TEENAGERS made up more than half of the robbers arrested for stealing mobile phones in street muggings during the last three years, it was revealed today.
A total of 79 teenagers, some as young as 13, were charged with stealing phones from their owners in Lothian and Borders between January 2010 and this September.
Police said teenagers were often behind phone robberies due to the “competitive” desire to have the latest and most expensive models.
Officers said that teenagers frequently targeted phone owners of the same age.
Last Thursday, a 16-year-old was robbed of his phone in Lasswade Road after being pushed to the ground by a pair of thieves. Police later arrested two 16-year-old boys over the theft who are set to appear in court.
The trend has prompted police to encourage pupils at Edinburgh schools to sign up to the iMMOBILISE database, a UK-wide scheme enabling owners to register their device’s serial number.
Sergeant Laura Brunton, from the Operable Arable team set up to target street robbers, said: “Young people are more aware of the latest technology and the most expensive and trendy phones. They are often seen as status symbols which they can show off in the same way as the latest designer clothes. They will know the new phones on the market and they can be quite competitive about which one they have.
“That has meant that some teenagers have committed robberies to get hold of phones, often from those of the same age.”
The new figures revealed that 128 phone robberies were committed in 2010, with 54 cases solved by police.

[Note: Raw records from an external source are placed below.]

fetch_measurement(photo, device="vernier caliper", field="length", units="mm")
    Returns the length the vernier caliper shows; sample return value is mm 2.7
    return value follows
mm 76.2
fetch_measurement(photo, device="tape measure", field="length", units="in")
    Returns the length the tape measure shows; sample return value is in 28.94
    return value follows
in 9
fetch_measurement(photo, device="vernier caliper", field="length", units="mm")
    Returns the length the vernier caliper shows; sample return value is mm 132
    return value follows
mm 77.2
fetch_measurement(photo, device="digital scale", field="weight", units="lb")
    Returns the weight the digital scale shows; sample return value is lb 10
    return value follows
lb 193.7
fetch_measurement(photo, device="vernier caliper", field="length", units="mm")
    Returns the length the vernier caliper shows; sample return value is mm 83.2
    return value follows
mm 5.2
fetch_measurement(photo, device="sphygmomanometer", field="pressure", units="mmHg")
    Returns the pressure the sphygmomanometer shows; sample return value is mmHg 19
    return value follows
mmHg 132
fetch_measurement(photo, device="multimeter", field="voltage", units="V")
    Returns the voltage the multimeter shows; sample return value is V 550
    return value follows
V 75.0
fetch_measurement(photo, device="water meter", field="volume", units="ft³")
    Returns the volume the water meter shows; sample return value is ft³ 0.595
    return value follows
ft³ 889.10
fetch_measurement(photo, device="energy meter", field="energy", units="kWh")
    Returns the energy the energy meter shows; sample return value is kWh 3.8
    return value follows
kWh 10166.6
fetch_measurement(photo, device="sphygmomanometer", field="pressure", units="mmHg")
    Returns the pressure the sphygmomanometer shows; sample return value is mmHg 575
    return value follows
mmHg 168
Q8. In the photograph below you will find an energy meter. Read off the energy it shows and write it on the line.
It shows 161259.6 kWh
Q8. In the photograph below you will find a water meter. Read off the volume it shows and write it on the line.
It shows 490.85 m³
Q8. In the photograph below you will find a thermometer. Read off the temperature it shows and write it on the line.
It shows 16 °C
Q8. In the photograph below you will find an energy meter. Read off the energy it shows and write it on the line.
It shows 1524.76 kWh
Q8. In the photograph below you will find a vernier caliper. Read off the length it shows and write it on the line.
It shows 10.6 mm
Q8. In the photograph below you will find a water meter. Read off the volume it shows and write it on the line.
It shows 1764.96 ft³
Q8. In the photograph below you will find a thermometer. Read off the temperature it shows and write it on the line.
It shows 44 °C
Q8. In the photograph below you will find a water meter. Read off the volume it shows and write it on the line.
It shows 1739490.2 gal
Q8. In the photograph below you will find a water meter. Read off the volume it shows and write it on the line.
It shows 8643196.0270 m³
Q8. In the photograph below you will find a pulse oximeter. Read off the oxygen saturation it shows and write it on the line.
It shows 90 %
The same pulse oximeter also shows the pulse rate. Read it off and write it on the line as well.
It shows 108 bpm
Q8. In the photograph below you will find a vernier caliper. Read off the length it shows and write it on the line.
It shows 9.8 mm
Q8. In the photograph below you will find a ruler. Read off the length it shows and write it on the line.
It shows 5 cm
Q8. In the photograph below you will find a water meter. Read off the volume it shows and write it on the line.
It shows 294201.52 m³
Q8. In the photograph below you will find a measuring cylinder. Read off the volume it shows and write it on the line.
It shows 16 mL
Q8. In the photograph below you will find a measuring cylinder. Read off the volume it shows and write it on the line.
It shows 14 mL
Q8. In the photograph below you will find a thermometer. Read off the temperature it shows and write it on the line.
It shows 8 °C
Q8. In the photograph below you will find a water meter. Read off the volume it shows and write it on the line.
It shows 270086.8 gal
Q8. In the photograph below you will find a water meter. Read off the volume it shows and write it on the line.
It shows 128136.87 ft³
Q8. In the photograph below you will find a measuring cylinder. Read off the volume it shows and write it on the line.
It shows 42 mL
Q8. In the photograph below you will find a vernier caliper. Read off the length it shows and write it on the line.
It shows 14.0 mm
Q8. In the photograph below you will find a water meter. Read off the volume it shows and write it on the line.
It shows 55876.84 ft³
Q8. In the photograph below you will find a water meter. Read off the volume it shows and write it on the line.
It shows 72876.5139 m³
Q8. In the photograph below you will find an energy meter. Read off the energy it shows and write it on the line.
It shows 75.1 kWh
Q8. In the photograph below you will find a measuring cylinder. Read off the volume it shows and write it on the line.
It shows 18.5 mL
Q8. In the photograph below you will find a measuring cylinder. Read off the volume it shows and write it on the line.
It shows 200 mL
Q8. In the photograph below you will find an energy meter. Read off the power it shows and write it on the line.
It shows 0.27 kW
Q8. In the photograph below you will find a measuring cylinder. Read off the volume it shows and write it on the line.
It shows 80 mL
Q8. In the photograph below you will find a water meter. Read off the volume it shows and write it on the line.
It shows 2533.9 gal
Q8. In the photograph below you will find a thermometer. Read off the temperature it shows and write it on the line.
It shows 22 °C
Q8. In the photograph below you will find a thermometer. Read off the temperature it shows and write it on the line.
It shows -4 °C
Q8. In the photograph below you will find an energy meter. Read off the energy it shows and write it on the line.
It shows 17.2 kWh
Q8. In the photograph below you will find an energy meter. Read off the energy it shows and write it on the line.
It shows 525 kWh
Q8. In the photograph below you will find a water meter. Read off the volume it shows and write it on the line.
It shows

Out of those arrested, 27 were teenagers.
In the following year, when 125 robberies were carried out, 33 out of the 57 arrests were teenagers.
And for the 70 phone muggings recorded in the first nine months of this year, 19 of the 33 individuals arrested were teens.
In each of those years, a 13-year-old was among those charged.
Sgt Brunton added: “Young people do become victims because of their phones and that is why we have targeted our iMMOBILISE campaign at schools through our school link officers.
“Some schools have IT classes where pupils have done bulk uploads of their phones, iPads and any other devices with a serial number.
“We have worked with eight schools and we’re hoping to roll it out to more, including beyond Edinburgh.
“It’s a big unknown where many of these phones end up so iMMOBILISE is a great way for us to build up intelligence on whether they are being kept for personal use by thieves or sold on.
“We would advise young people to take the same security advice as anyone else. Use a pin lock on your device which will disable many of the functions if they are stolen.
“And remember that these are expensive items so don’t take them out in public unless you need to.”
If a stolen device is recovered, officers can return it to the owner using the iMMOBILISE database while building up an intelligence picture of how the city’s illegal marketplace in phones operates.